Pearl had a nightmare last night. Raised voices, some kind of loud bang. A scream. She woke panicked. But when she walked out of her bedroom, the house was quiet. There was a dim light from under the door of her mother’s room, music playing. She knew better than to knock, looking for comfort. In the morning, she hadn’t seen Stella. But she’d heard the toilet flush, water running for the shower.
Pearl ate a bowl of sugary cereal and left for the bus; she hadn’t thought about her mother again.
“Late night, I think.”
Charlie, who was smallish, was very strong. Hauling heavy boxes, stacking them.
“The store is not doing so well, Pearl,” he said. “I tried to talk to her about it, but she wouldn’t listen.”
“The store never does well,” said Pearl. “It’s a bookstore. That’s the model.”
“Yeah, but it’s been operating in the red all year.”
Pearl shrugged. The mysteries of how her mother made ends meet did not interest her. It’s your job to be a kid, my job to worry about everything else, which was a very motherly thing that the nonmotherly Stella often said.
“There’s a stack of past due bills,” said Charlie. Then he shook his head. “Sorry. I shouldn’t be talking to you about this. You’re just a kid.”
“She owns the building.”
It was a big warehouse on the bad side of town, an area that was supposed to gentrify but hadn’t. There was someone in Stella’s life who had given her money in the past, a large sum. She turned to him when things got tight and he always came through. Who he was, why he’d give Stella money, Pearl had no idea. Stella called him her “benefactor.” But she hadn’t mentioned him in a while.
“Yeah, but there’s a tax bill she hasn’t paid,” said Charlie.
Pearl shrugged.
“Forget it. I’ll talk to her again,” said Charlie with an easy wave. “She’ll have a plan for how to manage if I know Stella.”
Did anyone know Stella?
Pearl held an unread paperback in her hands. On the cover a faceless woman in a flowery dress drifted dreamily past a beach house. She stacked the book in the box with the others.
Pearl watched Charlie pack and seal, lift and carry. She pretended not to watch him, or to notice that he sometimes watched her. She didn’t know how old he was; he didn’t look much older than the senior boys at school—he was narrow, pretty around the eyes, clean-shaven always. He had a long nose and full mouth that looked very serious until right before he smiled.
“What about your father?” asked Pearl. He rarely talked about himself, his family, where he came from. Just snippets here and there.

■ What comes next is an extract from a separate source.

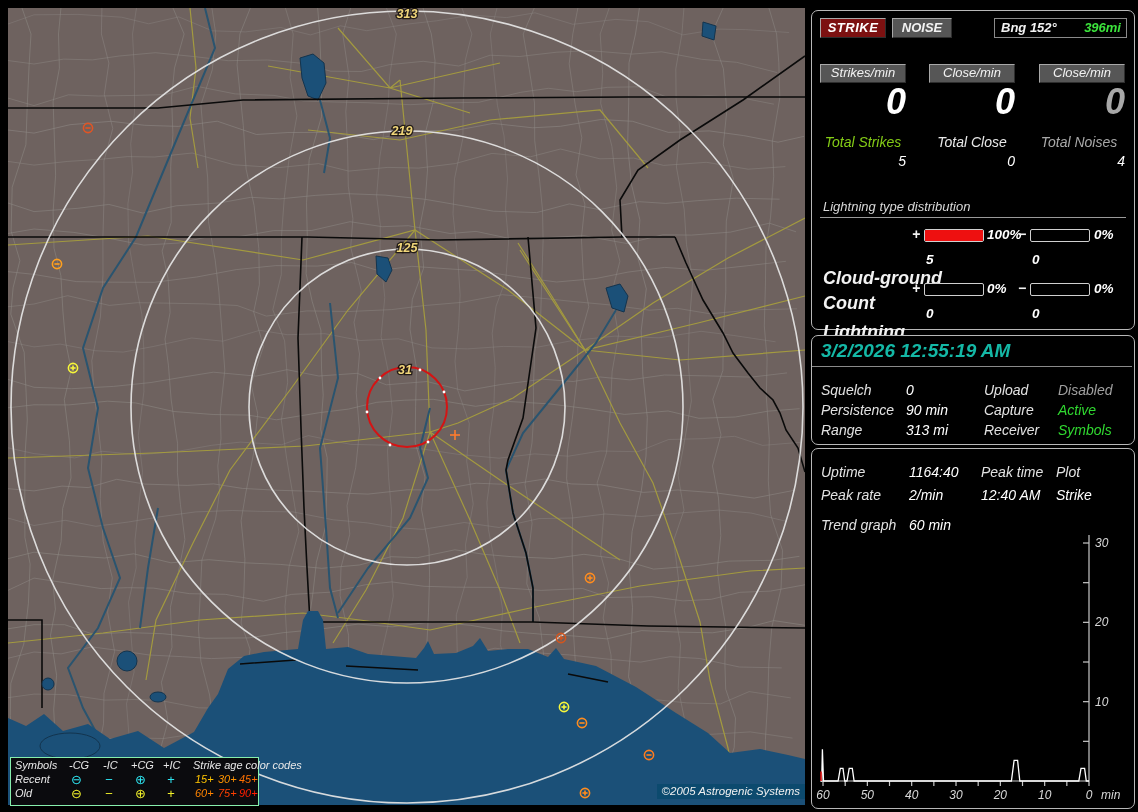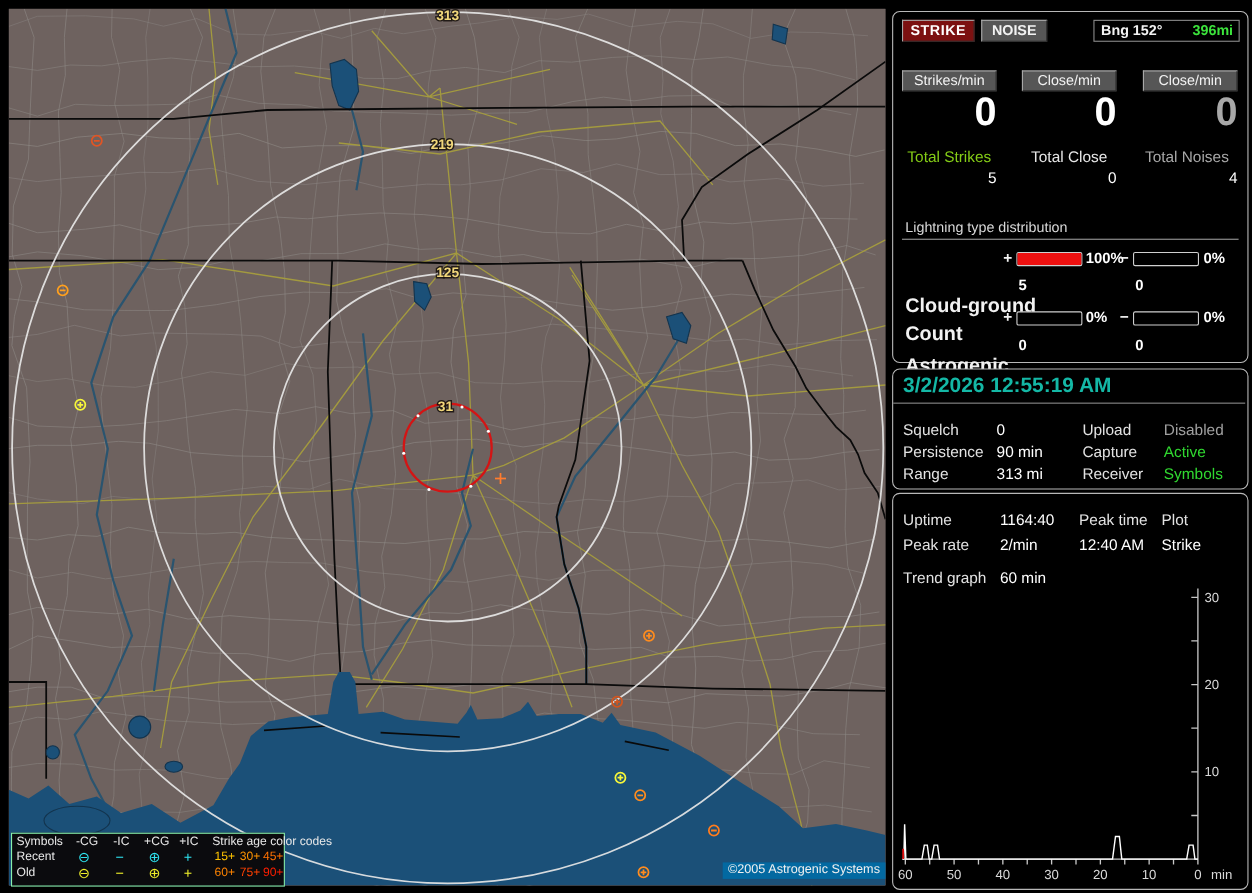"313" #stage { font-style: none -> italic }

“My father,” he said, dropping a box, “was a monster.”
“Really?”
He turned to her, wiped a forearm across the sweat on his brow. “Yes, really. He was a drunk, an abuser. A con man.”
“I’m sorry.”
“He’s dead now.” Another box on the dolly. His face was still; there was no tension to him, as if he was just stating the facts.
“And your mom?”
“She’s gone, too.” He sealed the final box.
“It’s just you.”
“Yes. An orphan. The only child of unhappy people.”
“That—sucks,” she said. Because what else was there to say?
He shrugged. “You get what you get, and you don’t get upset, right? What’s that book? Pinkalicious?”
A book about a spoiled girl who was in a rage over cupcakes.
“But she got very upset.”
Charlie smiled in that knowing way he had.
“And how did that work out for her?” he asked.
“I think she made herself sick—or something like that.”
“So there you go.” He nodded in affirmation and Pearl laughed as he rolled the dolly out to the front door, where the UPS guy would pick the boxes up. The sun was setting, and the store was completely empty. The after-school thing had petered out. The open mic night dried up when they stopped serving free food and wine, which they could ill afford in the first place.